Getting the same issue as well. In AWS GovCloud, using Karpenter v0.36.0. There are no GovCloud endpoints for the pricing API, so I am assuming thats why there is an error. To get arround this error, we set settings.isolatedVPC: true in the helm chart.

{"level":"ERROR","time":"","logger":"controller.pricing","message":"updating pricing, retreiving on-demand pricing data, UnrecognizedClientException: The security token included in the request is invalid\n\tstatus code: 400, request id: xxxxxxxxxxx; UnrecognizedClientException: The security token included in the request is invalid\n\tstatus code: 400, request id: xxxxxxxxxx","commit":"6b868db"}

Screenshot 2024-05-20 at 1 57 04 PM https://docs.aws.amazon.com/general/latest/gr/billing.html

jonathan-innis commented 3 months ago

There are no GovCloud endpoints for the pricing API, so I am assuming thats why there is an error

When we are trying to hit the pricing API, we go to the us-east-1 endpoint which contains information on the pricing in gov cloud. Assuming that the principal and role that you are using here has permission to make the call cross-region in us-east-1, I don't believe that you should be running into this issue. Karpenter's policy by default does not scope down the region that the principal can make calls from in the pricing API

aceat64 commented 2 months ago

Because GovCloud is in a different partition, it's not possible to create an IAM role with cross-region permissions to us-east-1.

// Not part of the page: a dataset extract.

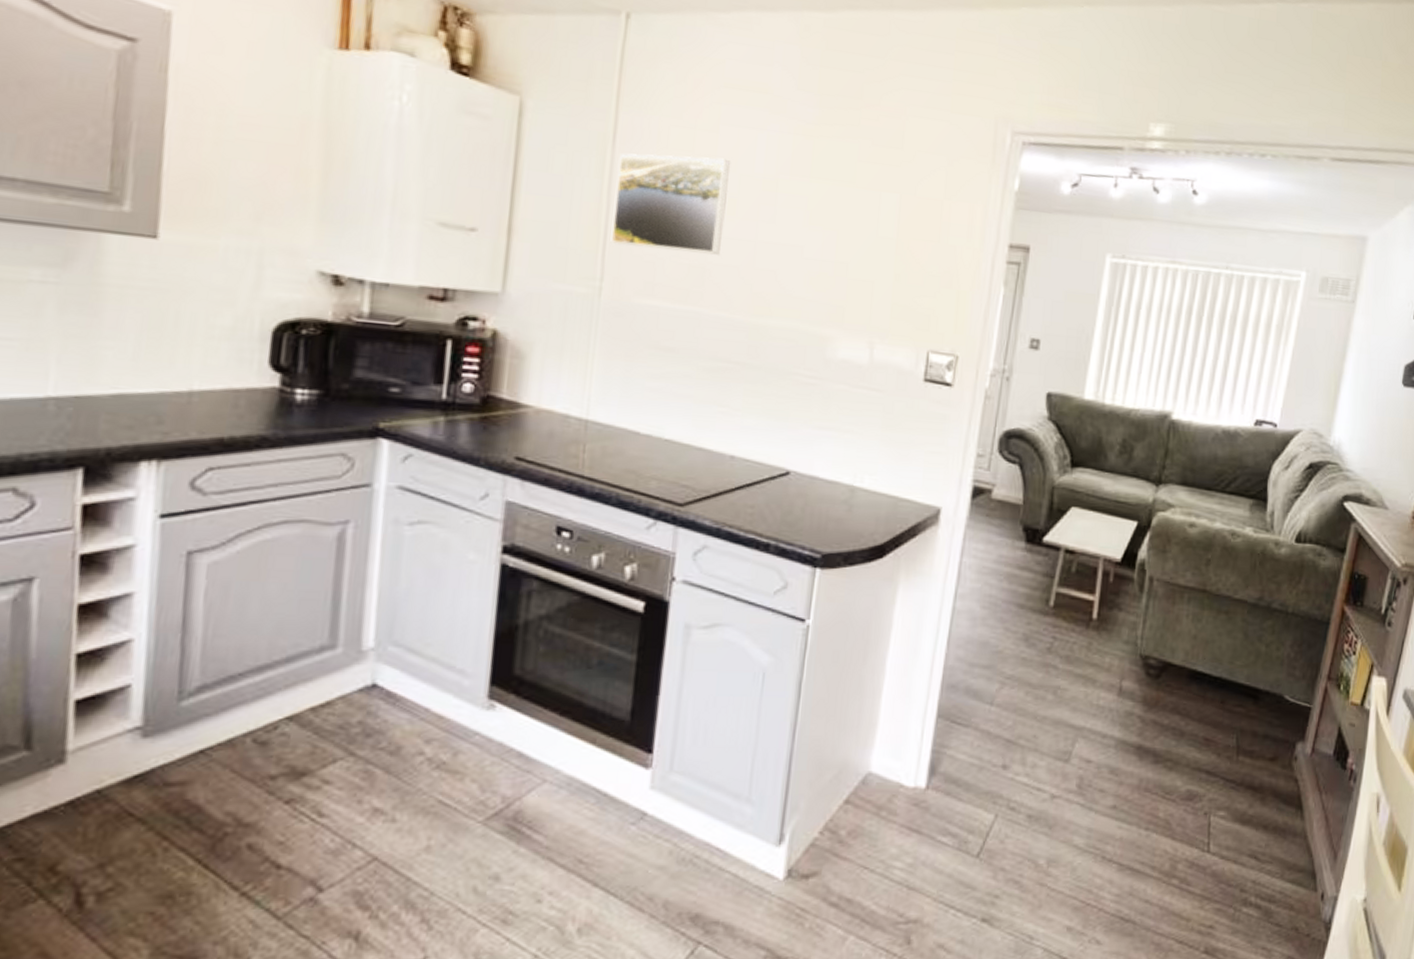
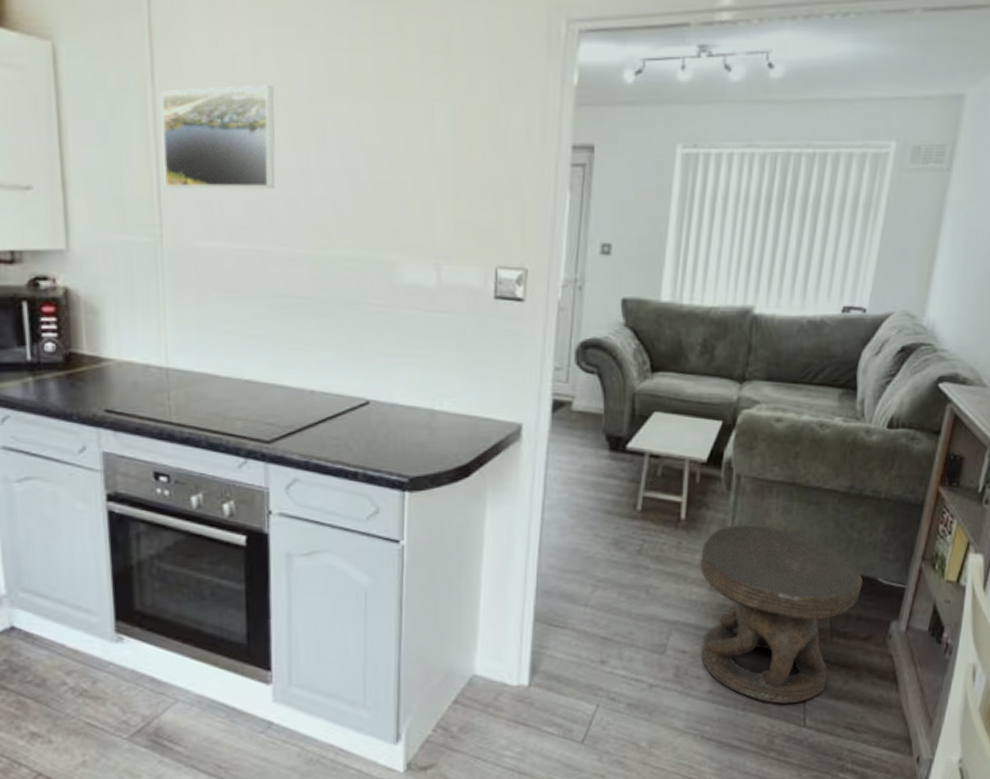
carved stool: none [1105,629,1269,825] -> present [701,524,863,704]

https://docs.aws.amazon.com/whitepapers/latest/aws-fault-isolation-boundaries/partitions.html

You cannot use IAM credentials from one partition to interact with resources in a different partition.

michaelfedell commented 1 week ago

Chiming in to note the same issue for our GovCloud installation.

I think the "baked-in" static pricing data is probably good enough for our use case and avoids the complexity of setting up with iam user credentials for a commercial partition to make the getPricing call dynamically. However, even settling for the static pricing, there does not seem to be a way to configure karpenter to skip any getPricing calls which results in logs cluttered with the ERROR: ... updating pricing, retreiving on-demand pricing data, UnrecognizedClientException messages.

Would it be possible to include a configuration value for skipping the dynamic pricing updates? It seems that the settings.isolatedVPC accomplishes this indirectly based on comments above, but it would be nice to have more direct control over just the pricing update calls.